Много раз он давал себе слово уехать от этих бредовых полотен модных художников, от бытовых неустройств, от голодухи, которая отвлекала мысли от учебы на презренную плоть. Бросить ко всем чертям живопись со всеми ее непознанными таинствами! Бросить и жить нормальной жизнью: шагать каждое утро по улицам Задвинья на работу — красить, сверлить, пилить. Делать то, что делает большинство людей. Он даже принимался укладывать свой чемоданишко и… оставался. Дородная фрау Мюллер тяжко вздыхала, когда он вновь просил подождать «только пару дней» — «Nur zwei Tage» — с уплатой квартирного долга.

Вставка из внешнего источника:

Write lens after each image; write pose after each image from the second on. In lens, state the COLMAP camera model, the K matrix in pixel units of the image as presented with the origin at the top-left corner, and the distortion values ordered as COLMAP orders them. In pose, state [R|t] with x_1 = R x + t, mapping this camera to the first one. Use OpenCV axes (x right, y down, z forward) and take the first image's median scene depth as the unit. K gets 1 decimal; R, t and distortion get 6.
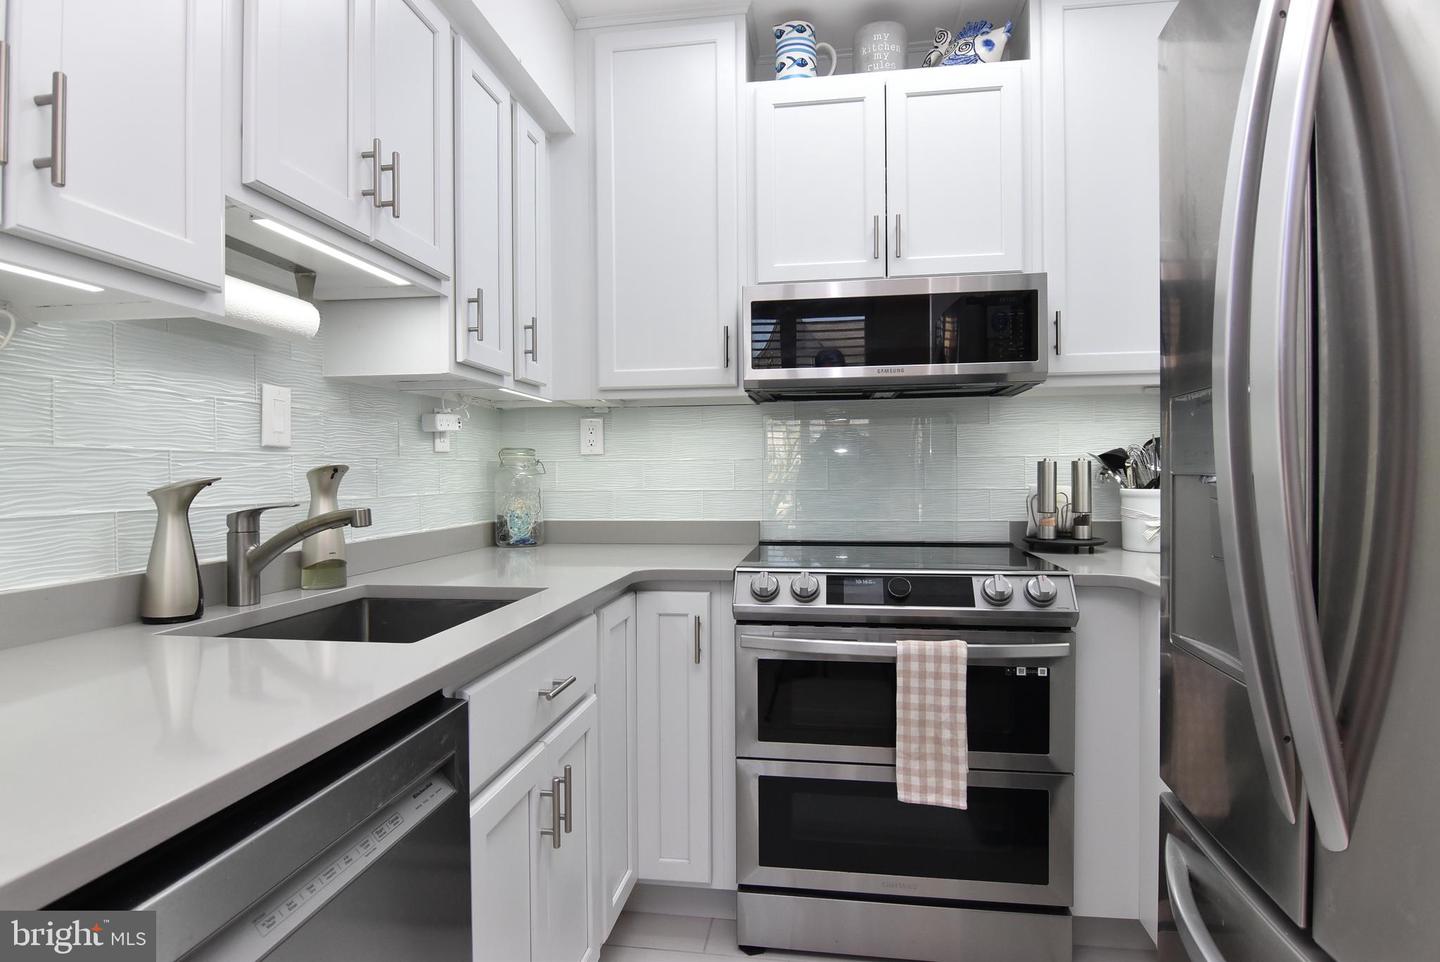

Эдуард и сам не сознавал, что заставляло его жить этой голодной, как он говорил, — люмпенпролетарской жизнью. Живопись? Конечно! Но… Уже на второй год учебы в Берлинской Академии художеств он понял, что далеко не все преподаватели учат его правильно воспринимать окружающий мир. Ретивые служаки — таких было немало в почтенной академии — укладывали свои взгляды в прямолинейные— будто на казарменном плацу — шеренги вопросов, подвопросов, проблем и подпроблем. Как и у Толстого: die erste Kolonne marschiert, die zweite Kolonne marschiert… У других вообще не было никаких ясных взглядов — одни весьма сумбурные ощущения. С этими было легче — их можно было не слушать.
К счастью, в академии имелись и действительно умные, знающие люди — Лавис Коринт, Макс Либерман, Макс Слефогт. Они прививали студентам любовь к настоящему искусству, потому что сами были настоящими художниками.
Берзин увлекся импрессионистами. Они привлекали его необычностью свето- и цветосочетаний, тем, что сделали достоянием искусства обыденность сегодняшнего дня. Ту самую обыденность, которую реалисты предшествующего поколения считали не подлежащей эстетическому осмыслению. Изменчивый и подвижный солнечный свет, вибрирующий воздух, вечное движение природы, еле уловимое трепетание спокойной воды, наконец, шелест листвы, синева теней на снегу — все это как будто и не замечали предшественники импрессионистов… Впрочем, это перестали замечать и экспрессионисты.
Он часами просиживал над репродукциями и подлинниками Мане и Ренуара, Дега и Моне, Сислея и Писсаро.